Coats' disease is also known as Coats' retinitis, Coats' syndrome, Morbus Coats, exudative retinitis, and retinal telangiectasis. The proper spelling is with the apostrophe at the end of Coats'.

Authoritative descriptions of Coats' disease are found at Whonamedit.com and Review of Optometry. Those sites also mention muscular dystrophy and mental retardation, but a diagnosis of Coats' Disease does NOT indicate the presence of the other conditions.

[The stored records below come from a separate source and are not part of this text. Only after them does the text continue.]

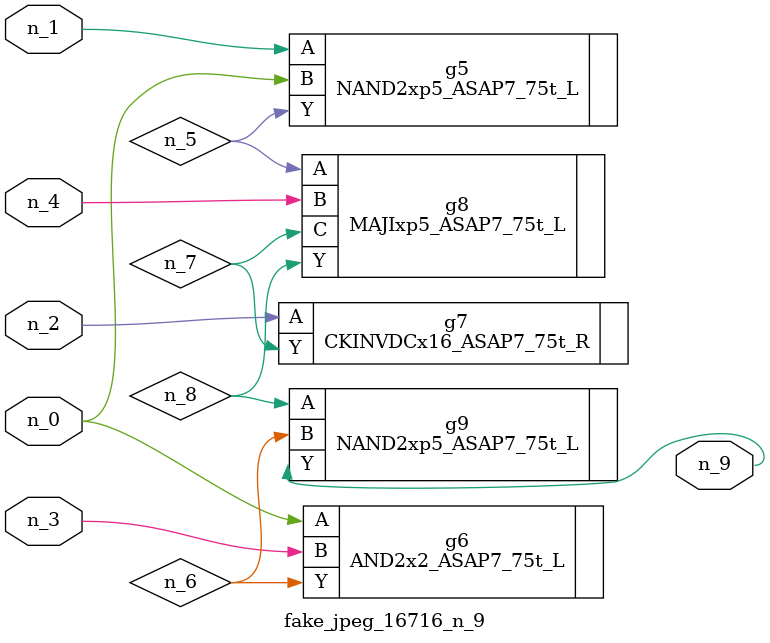
<source format=v>
module fake_jpeg_16716_n_9 (n_3, n_2, n_1, n_0, n_4, n_9);

input n_3;
input n_2;
input n_1;
input n_0;
input n_4;

output n_9;

wire n_8;
wire n_6;
wire n_5;
wire n_7;

NAND2xp5_ASAP7_75t_L g5 ( 
.A(n_1),
.B(n_0),
.Y(n_5)
);

AND2x2_ASAP7_75t_L g6 ( 
.A(n_0),
.B(n_3),
.Y(n_6)
);

CKINVDCx16_ASAP7_75t_R g7 ( 
.A(n_2),
.Y(n_7)
);

MAJIxp5_ASAP7_75t_L g8 ( 
.A(n_5),
.B(n_4),
.C(n_7),
.Y(n_8)
);

NAND2xp5_ASAP7_75t_L g9 ( 
.A(n_8),
.B(n_6),
.Y(n_9)
);


endmodule
</source>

In our own words, Coats' disease involves leakage of the blood vessels in the retina. Various components in the blood actually leak into the retina. Most of these components seep back out of the eye, but cholesterol tends to remain and gradually build up until the retina is damaged and eyesight is diminished. Eventually, the retina becomes detached - separated from the other layers of the eye. Coats' disease typically afflicts young males in a single eye. Specifically, the typical age is between 18 months and 18 years. Males are afflicted 69% of the time, and between 80% to 95% of cases involve only a single eye. The cause of origin is unknown, although currently evidence seems to point to genetic mutations (Del Longo and Sims).

Coats' Disease is believed to be congenital, meaning a patient is born with the disease. It may not show up, however, until later in life.

Symptoms in our child

These are the symptoms we compiled from our own son's case.

  • Vision in one eye is noticeably impaired. Once the child is old enough to read, this problem becomes obvious. Unfortunately, parents of younger children have little indication of this impairment, and the child will silently accept the impairment as normal.
  • The child keeps rubbing the affected eye with his hand. This was the first symptom of our son.
  • The child has intermittent exotropia (one eye points outward, but only when looking at a distant object). This was the symptom that got our son into the eye doctor.
  • In flash pictures, one eye glows yellow rather than red. This was actually an earlier symptom that we missed, until we went back and looked at old pictures. The yellow is light reflecting off the cholesterol-laden retina. Red is normal, because light reflects off of normal red blood vessels. The term patients will hear during an opthalmologist exam is "red reflex". A finding of "negative red reflex" means there is a problem.

    Yellow eye in picture

    A yellow eye in a flash picture may also indicate retinoblastoma - a malignant eye tumor that is fatal if left untreated! We strongly recommend that you immediately contact a medical professional to identify the problem and start the appropriate treatment.
  • In a doctor's eye exam, with the eye dilated, eye damage is seen. This indication can only be caught by a doctor, but is mentioned here to bring up two important points. The first is that only a doctor can perform the examination. The second is that the doctor has to dilate the eye to see the damage. Normal examinations of children will miss Coats' Disease, since the eye is not dilated.